妻がなくなって、いろいろな人から声をかけてもらいます。
「お気落としのありませんように」
「元気を出してくださいね」
「嘆いてばかりいることを節子さんは望んでいないよ」
「むすめさんたちのためにもしっかりしなければいけない」

ありがたいことです。
でも、私にはいずれも無理な話です。
気を落とすのは避けられませんし、
元気がなくなり、涙が出てくるのも仕方ありません。
しっかりなんかしていられません。
節子は私にとってはかけがえのない人だったのですから。
その節子と、もう話しあうこともできないし、抱き合うこともできないのですから。
元気を出せと言われても、無理なのです。
むすめたちには真実を知ってもらいたいです。
嘘はつかない、隠し立てはしない、がわが家の文化です。
私を慰めてくれるのでしょうが、私が悲しくなるだけです。

節子の闘病中も、いろいろと慰めの言葉をもらいましたが、
慰めにならないことも少なくありませんでした。
しかし、せっかくの善意と思いやりを考えると、
さすがの私でもそんなことはいえません。

私たちは、こういう間違いを結構しているのかもしれません。
慰めの言葉は難しいものです。
当事者の気持ちを踏まえなければなりませんが、そんなことはできるはずがないからです。
できることがないという認識で、考えなければいけません。

「思い切り泣いたらいい」
「ゆっくり休んでください」
こういう言葉はどうでしょうか。
これもこれでまた、泣いてばかりいられるか、休んでばかりいられるか、という気になるのです。
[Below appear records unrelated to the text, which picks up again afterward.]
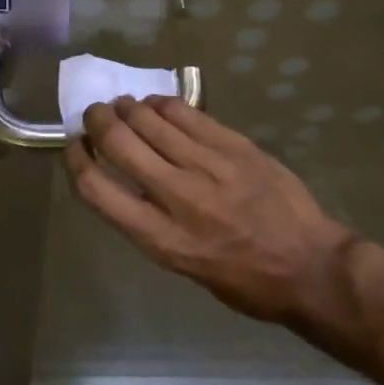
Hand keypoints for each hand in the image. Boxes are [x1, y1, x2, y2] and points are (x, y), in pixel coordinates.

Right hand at [65, 97, 355, 328]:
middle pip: (118, 142)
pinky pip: (184, 112)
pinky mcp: (233, 144)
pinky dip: (161, 104)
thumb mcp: (182, 265)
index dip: (75, 160)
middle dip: (96, 121)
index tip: (73, 146)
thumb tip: (123, 178)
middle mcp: (178, 196)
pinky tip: (157, 106)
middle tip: (95, 116)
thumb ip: (148, 221)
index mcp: (160, 238)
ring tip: (125, 107)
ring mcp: (208, 165)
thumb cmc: (243, 280)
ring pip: (149, 119)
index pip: (96, 189)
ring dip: (127, 108)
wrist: (310, 266)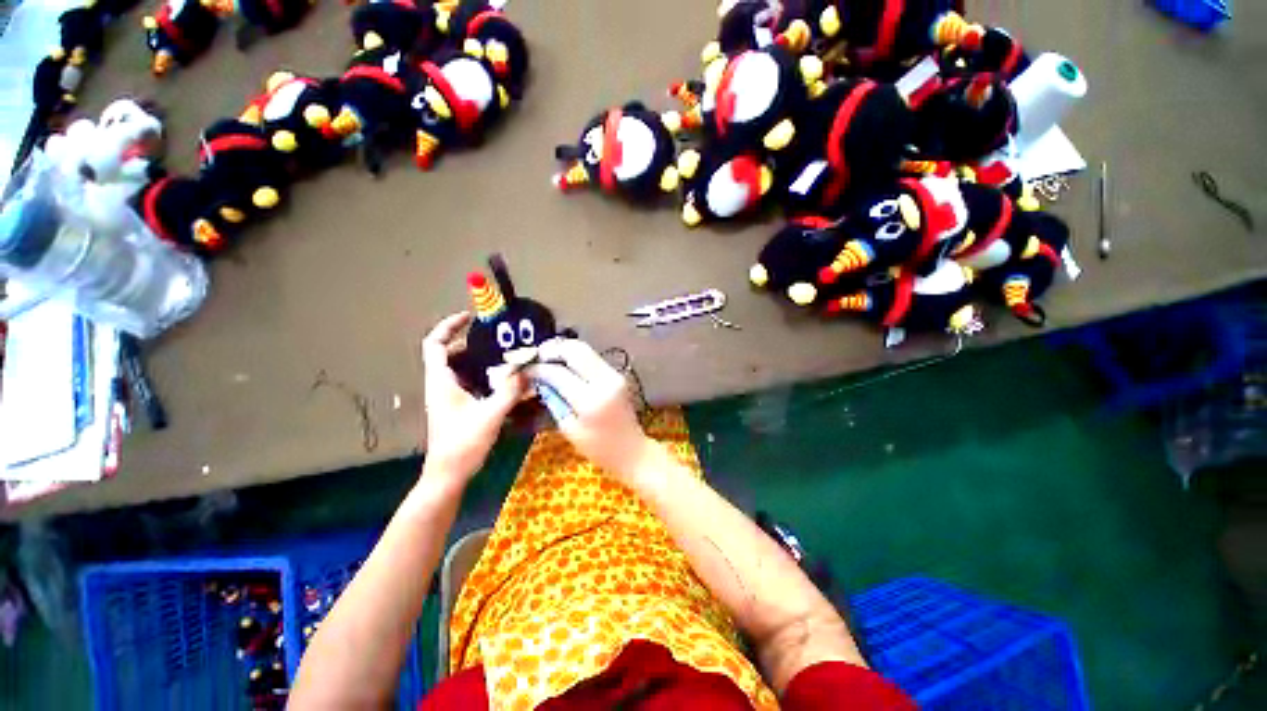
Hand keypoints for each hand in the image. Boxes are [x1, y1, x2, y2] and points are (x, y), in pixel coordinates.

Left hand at [420, 312, 525, 482]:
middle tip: (497, 339)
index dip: (449, 326)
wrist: (448, 474)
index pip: (434, 344)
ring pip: (459, 367)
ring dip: (478, 358)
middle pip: (448, 352)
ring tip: (503, 355)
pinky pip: (467, 380)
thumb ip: (510, 391)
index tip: (470, 318)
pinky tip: (503, 379)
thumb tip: (526, 371)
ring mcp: (447, 396)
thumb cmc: (463, 444)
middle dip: (470, 341)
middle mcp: (441, 384)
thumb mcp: (491, 415)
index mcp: (441, 381)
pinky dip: (482, 373)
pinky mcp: (456, 406)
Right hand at [526, 339, 652, 479]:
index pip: (558, 373)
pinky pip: (593, 358)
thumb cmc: (598, 448)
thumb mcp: (569, 428)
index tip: (525, 370)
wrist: (631, 450)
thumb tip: (539, 379)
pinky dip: (576, 358)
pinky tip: (565, 366)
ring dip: (565, 351)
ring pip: (586, 349)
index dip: (538, 368)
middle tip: (537, 357)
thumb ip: (554, 400)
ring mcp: (614, 374)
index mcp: (590, 400)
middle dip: (553, 349)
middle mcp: (605, 381)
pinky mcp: (618, 374)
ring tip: (548, 360)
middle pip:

要するに、悲しんでいるときには、どんな言葉も慰めにはならないということです。
人間は本当に身勝手なものです。
いえ、私の性格が悪いのかもしれません。

しかし、そういうたくさんの人たちの励ましが、節子との会話のきっかけをつくってくれます。
そういう意味では、すべての言葉が励ましになっているのです。
どんな言葉でも、かけてもらえるとうれしいのです。
本当に人間は身勝手なものです。

今日はどんな言葉が届くでしょうか。
節子のおかげで、たくさんの人に気にかけてもらっていることを感謝しています。
私もだらしなく泣きながら、でも少しずつ新しい世界になじみ出しているのでしょう。